[issue10325] PY_LLONG_MAX & co - preprocessor constants or not?

Mark Dickinson report at bugs.python.org
Fri Nov 5 18:47:14 CET 2010


Mark Dickinson <dickinsm at gmail.com> added the comment:

Thanks for the report; I agree that there's a potential issue here, and I also think that all these definitions *should* be preprocessor defines.  (Idle question: does C99 require that LONG_MAX and friends are usable in the preprocessor?  I see it in e.g. 7.18.2p2 for INT32_MAX and friends, but I'm not sure if there's something similar for LONG_MAX and co.)

Can you suggest a suitable fix for the PY_ULLONG_MAX and PY_LLONG_MAX defines?  Note that a configure-based fix may need to take into account the special needs of Windows---for which configure isn't used, of course---and OS X---where the same code, based on a single run of configure, should be able to compile to the correct thing both in 32-bit and 64-bit mode, so that universal builds work;  see PC/pyconfig.h and Include/pymacconfig.h respectively for dealing with these issues.

BTW, do you know of any modern non-Windows platforms that don't define LLONG_MIN and LLONG_MAX?  It may well be that the "two's complement" fallback hasn't been exercised in recent years.

> Incidentally, the "two's complement" comment is wrong.
> It also relies on unsigned long long being widest type with no
> padding bits, and -LLONG_MAX-1 not being a trap representation.

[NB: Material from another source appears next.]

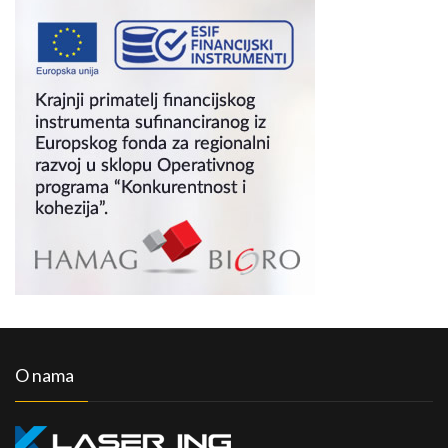
O nama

Agreed---that comment needs to be better.  I think it's fine, though, for practical purposes to assume an absence of padding bits and no trap representation;  IIRC there are places internally (e.g., in the bitwise operators section of the 'int' type implementation) that already assume two's complement + no padding bits + no trap representation.  (I *thought* I had an old issue open somewhere about documenting---and possibly testing---these assumptions, but now I can't find it.)